> _Problema A_
Digite novamente, sem alterações, o trecho do texto sobre os Sínodos que vai de "Todos os Sínodos" até "nas comunidades católicas?", ambos incluídos.
> _Problema B_
Reescreva as entradas desde o início até a linha que contém "right ankle: (403, 305, 23)", inclusive, trocando "shoulder" por "shoulder joint" e mantendo todo o resto igual. Deixe as imagens fora da resposta.

Todos os Sínodos dos últimos anos, aliás, tiveram sempre essa marca. Há uma questão que tem sido apresentada em várias sínteses e tem a ver com a relação entre leigos e os sacerdotes. A reflexão levada a cabo pode levar a mudanças na forma de entender os cargos de liderança e o papel das mulheres nas comunidades católicas?
A ‘Praedicate Evangelium’ [nova constituição da Cúria Romana], que é também uma expressão da sinodalidade e do pontificado do Papa Francisco, da reforma da Cúria, coloca-nos no devido local: a missão é de serviço. A nossa dignidade é a dignidade batismal, eu não sou mais do que um que um leigo casado ou consagrado, ou seja, eu estou ao serviço e ao serviço da comunidade. Essa deve ser a postura. Se essa for a postura, as coisas depois são fáceis de viver, são mais fáceis de viver.

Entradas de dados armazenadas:
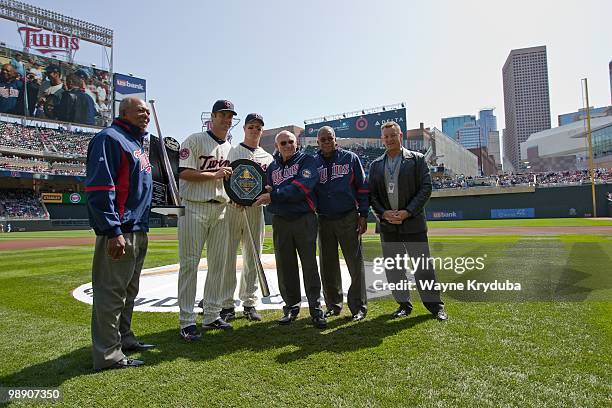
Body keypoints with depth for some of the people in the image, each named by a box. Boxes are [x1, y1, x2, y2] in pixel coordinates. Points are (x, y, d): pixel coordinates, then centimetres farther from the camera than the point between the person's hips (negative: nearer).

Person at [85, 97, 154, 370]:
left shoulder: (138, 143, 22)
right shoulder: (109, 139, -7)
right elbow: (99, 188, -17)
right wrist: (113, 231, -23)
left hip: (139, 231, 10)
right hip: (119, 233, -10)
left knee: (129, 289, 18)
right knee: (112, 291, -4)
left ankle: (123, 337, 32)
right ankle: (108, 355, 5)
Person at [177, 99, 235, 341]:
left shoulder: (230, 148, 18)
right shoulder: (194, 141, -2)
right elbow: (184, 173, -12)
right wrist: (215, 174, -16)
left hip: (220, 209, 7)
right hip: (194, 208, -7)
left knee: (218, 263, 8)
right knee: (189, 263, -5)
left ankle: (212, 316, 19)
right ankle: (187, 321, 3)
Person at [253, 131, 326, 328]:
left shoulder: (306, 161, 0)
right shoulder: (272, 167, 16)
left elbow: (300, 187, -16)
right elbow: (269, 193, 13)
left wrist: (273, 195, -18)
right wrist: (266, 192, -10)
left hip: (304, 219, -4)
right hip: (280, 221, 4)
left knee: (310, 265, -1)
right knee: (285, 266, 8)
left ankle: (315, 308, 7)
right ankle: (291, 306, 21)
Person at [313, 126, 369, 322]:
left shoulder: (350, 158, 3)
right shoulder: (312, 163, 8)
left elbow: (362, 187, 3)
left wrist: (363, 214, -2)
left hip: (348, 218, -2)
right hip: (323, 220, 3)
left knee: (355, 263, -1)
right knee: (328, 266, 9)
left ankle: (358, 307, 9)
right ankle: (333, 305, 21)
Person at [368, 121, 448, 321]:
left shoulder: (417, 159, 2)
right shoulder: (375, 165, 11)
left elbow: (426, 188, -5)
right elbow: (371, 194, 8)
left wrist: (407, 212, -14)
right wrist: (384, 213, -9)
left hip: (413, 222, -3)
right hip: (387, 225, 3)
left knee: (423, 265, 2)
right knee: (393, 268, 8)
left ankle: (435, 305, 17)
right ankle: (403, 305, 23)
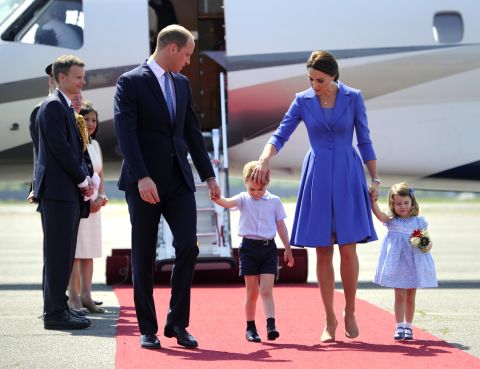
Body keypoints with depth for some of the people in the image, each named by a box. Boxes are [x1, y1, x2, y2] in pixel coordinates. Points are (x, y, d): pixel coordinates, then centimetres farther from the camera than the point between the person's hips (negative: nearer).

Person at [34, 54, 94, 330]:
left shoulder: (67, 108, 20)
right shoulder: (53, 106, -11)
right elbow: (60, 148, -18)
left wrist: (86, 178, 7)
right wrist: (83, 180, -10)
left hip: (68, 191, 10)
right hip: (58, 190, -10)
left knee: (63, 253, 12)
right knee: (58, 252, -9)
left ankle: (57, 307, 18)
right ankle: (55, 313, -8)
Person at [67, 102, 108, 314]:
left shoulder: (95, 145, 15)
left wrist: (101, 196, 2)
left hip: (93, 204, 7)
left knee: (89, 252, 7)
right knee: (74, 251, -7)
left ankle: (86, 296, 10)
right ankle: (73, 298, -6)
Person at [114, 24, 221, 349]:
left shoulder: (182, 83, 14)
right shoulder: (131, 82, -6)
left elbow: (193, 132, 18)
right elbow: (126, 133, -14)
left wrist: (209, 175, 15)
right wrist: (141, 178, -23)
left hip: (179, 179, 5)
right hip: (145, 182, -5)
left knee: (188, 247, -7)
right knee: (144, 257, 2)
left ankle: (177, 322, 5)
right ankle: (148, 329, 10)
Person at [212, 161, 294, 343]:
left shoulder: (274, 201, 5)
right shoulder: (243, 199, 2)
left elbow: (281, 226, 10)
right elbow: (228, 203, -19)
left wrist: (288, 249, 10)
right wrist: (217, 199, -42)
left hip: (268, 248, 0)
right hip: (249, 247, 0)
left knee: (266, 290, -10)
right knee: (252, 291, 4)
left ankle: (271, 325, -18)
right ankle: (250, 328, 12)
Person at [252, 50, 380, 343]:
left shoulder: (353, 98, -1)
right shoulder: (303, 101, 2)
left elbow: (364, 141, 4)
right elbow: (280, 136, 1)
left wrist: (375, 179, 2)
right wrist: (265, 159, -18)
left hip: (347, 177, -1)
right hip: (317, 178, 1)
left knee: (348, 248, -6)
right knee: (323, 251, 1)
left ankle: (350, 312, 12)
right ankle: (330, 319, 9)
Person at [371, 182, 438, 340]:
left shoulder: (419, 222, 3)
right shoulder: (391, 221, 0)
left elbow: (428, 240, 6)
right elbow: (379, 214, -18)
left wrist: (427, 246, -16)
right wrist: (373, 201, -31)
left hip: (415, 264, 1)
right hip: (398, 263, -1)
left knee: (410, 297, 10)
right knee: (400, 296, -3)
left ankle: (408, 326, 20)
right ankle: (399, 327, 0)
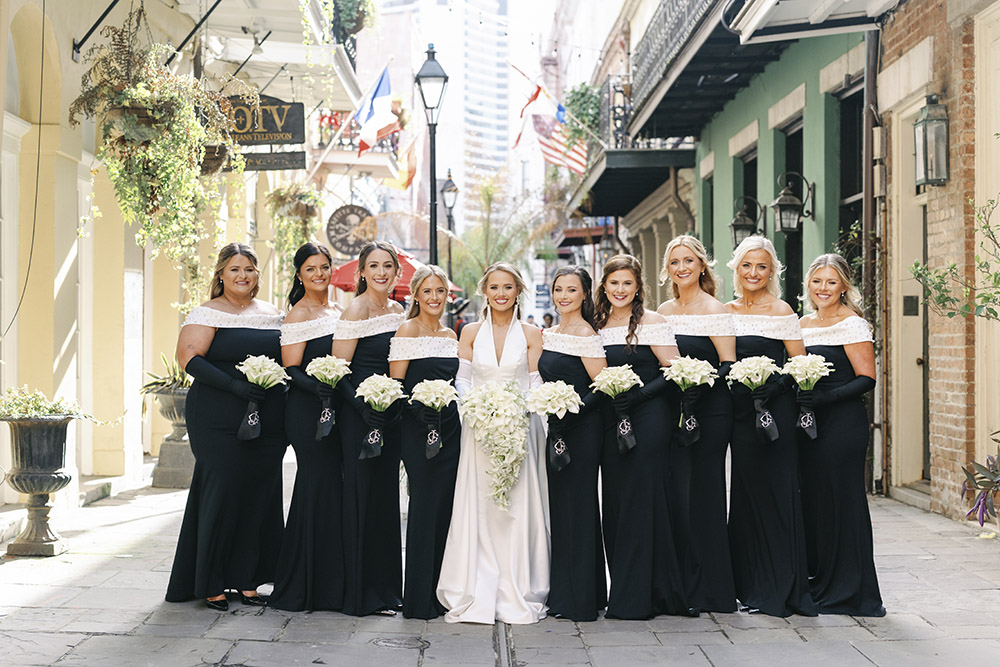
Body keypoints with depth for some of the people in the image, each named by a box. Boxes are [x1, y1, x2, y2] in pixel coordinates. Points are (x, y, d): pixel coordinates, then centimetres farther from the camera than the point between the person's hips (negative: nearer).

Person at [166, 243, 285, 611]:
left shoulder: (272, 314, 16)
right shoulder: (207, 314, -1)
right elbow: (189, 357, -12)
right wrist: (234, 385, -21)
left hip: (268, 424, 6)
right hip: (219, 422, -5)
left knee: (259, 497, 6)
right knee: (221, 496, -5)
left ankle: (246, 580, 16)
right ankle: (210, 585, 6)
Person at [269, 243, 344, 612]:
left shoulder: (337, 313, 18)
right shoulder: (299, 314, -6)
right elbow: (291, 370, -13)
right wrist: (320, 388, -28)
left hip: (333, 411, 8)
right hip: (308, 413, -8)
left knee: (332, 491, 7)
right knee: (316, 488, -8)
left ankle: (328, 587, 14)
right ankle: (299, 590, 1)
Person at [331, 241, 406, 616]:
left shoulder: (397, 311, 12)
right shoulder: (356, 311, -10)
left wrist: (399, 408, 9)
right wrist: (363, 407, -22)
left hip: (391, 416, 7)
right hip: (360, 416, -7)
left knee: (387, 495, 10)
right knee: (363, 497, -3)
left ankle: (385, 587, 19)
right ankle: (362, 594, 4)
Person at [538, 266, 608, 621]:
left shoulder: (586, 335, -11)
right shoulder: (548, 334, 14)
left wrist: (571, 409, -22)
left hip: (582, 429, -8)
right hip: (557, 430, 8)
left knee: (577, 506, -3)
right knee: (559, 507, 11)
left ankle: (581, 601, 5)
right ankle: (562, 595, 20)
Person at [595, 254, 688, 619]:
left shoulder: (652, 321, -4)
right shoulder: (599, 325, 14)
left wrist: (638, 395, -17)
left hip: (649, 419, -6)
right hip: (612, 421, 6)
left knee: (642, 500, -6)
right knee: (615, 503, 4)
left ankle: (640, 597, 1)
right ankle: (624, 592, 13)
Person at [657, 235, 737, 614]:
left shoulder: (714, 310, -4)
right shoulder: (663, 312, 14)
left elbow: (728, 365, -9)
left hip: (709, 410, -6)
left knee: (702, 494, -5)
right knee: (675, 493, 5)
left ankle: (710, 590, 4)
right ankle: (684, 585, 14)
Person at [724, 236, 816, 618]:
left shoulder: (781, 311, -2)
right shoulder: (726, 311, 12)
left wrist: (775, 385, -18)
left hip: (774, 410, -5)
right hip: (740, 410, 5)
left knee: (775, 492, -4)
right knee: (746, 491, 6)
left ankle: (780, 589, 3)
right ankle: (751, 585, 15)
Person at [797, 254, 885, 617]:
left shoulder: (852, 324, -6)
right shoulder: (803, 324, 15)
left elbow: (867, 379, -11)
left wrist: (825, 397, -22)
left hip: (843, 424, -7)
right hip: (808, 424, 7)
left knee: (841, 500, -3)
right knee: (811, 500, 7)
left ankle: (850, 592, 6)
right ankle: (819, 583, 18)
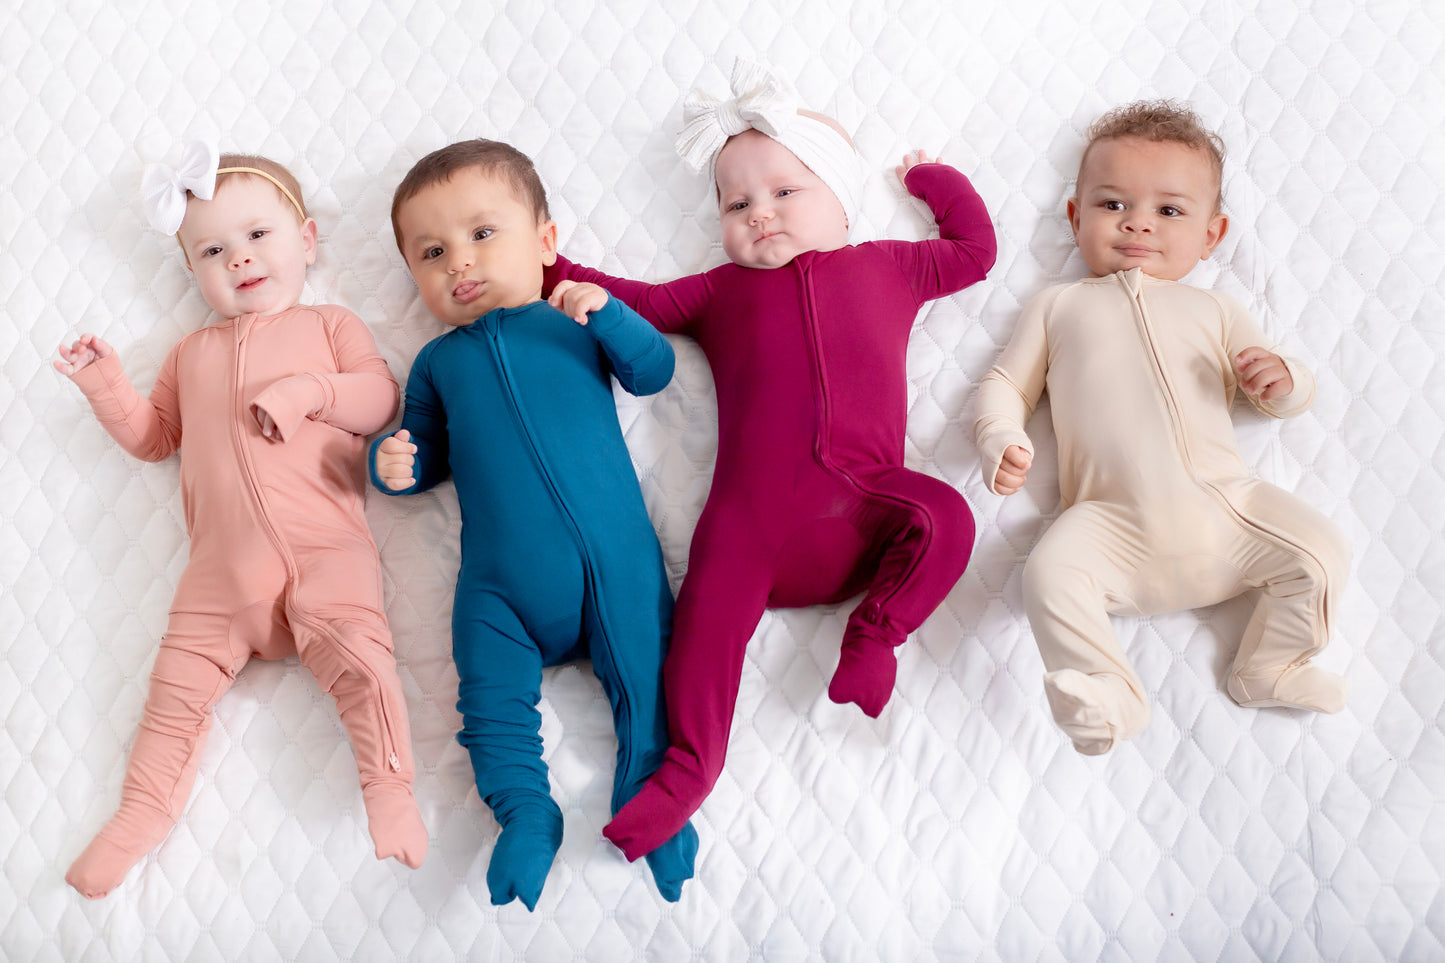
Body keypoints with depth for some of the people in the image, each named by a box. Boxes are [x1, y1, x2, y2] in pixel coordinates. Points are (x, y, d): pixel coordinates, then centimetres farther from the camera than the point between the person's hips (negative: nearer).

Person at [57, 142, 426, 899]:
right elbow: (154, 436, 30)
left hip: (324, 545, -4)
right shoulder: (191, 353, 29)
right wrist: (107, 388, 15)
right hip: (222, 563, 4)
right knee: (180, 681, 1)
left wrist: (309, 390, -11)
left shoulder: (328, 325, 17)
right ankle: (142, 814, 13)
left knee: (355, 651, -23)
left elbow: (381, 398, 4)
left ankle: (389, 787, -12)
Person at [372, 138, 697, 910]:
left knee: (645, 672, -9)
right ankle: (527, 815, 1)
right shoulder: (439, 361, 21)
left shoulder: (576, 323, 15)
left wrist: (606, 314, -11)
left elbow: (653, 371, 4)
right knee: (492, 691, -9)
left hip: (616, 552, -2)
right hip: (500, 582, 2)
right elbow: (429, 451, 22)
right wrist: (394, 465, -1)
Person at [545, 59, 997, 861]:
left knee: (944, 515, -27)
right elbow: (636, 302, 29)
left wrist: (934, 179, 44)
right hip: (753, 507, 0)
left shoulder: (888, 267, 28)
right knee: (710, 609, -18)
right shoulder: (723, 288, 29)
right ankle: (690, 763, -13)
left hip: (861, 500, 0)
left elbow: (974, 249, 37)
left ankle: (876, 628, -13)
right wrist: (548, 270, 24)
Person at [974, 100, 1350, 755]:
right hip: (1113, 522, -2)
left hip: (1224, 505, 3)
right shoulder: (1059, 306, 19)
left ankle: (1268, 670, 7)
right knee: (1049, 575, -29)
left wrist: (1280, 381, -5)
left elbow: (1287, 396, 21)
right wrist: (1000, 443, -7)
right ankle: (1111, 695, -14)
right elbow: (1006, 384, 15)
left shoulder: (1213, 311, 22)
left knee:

> _Resposta final A_
Todos os Sínodos dos últimos anos, aliás, tiveram sempre essa marca. Há uma questão que tem sido apresentada em várias sínteses e tem a ver com a relação entre leigos e os sacerdotes. A reflexão levada a cabo pode levar a mudanças na forma de entender os cargos de liderança e o papel das mulheres nas comunidades católicas?

> _Resposta final B_
Body keypoints with depth for some of the people in the image, each named by a box. Boxes are [x1, y1, x2, y2] in pixel coordinates. Points are (x, y, d): pixel coordinates, then centimetres farther from the camera than the point between the person's hips (negative: nearer).

Person at [85, 97, 154, 370]:
left shoulder joint: (138, 143, 22)
right shoulder joint: (109, 139, -7)
right elbow: (99, 188, -17)
right wrist: (113, 231, -23)
left hip: (139, 231, 10)
right hip: (119, 233, -10)
left knee: (129, 289, 18)
right knee: (112, 291, -4)
left ankle: (123, 337, 32)
right ankle: (108, 355, 5)
Person at [177, 99, 235, 341]:
left shoulder joint: (230, 148, 18)
right shoulder joint: (194, 141, -2)
right elbow: (184, 173, -12)
right wrist: (215, 174, -16)
left hip: (220, 209, 7)
right hip: (194, 208, -7)
left knee: (218, 263, 8)
right knee: (189, 263, -5)
left ankle: (212, 316, 19)
right ankle: (187, 321, 3)
Person at [253, 131, 326, 328]:
left shoulder joint: (306, 161, 0)
right shoulder joint: (272, 167, 16)
left elbow: (300, 187, -16)
right elbow: (269, 193, 13)
left wrist: (273, 195, -18)
right wrist: (266, 192, -10)
left hip: (304, 219, -4)
right hip: (280, 221, 4)
left knee: (310, 265, -1)
right knee: (285, 266, 8)
left ankle: (315, 308, 7)
right ankle: (291, 306, 21)
Person at [313, 126, 369, 322]:
left shoulder joint: (350, 158, 3)
right shoulder joint: (312, 163, 8)
left elbow: (362, 187, 3)
left wrist: (363, 214, -2)
left hip: (348, 218, -2)
right hip: (323, 220, 3)
left knee: (355, 263, -1)
right knee: (328, 266, 9)
left ankle: (358, 307, 9)
right ankle: (333, 305, 21)
Person at [368, 121, 448, 321]:
left shoulder joint: (417, 159, 2)
right shoulder joint: (375, 165, 11)
left elbow: (426, 188, -5)
right elbow: (371, 194, 8)
left wrist: (407, 212, -14)
right wrist: (384, 213, -9)
left hip: (413, 222, -3)
right hip: (387, 225, 3)
left knee: (423, 265, 2)
right knee: (393, 268, 8)
left ankle: (435, 305, 17)
right ankle: (403, 305, 23)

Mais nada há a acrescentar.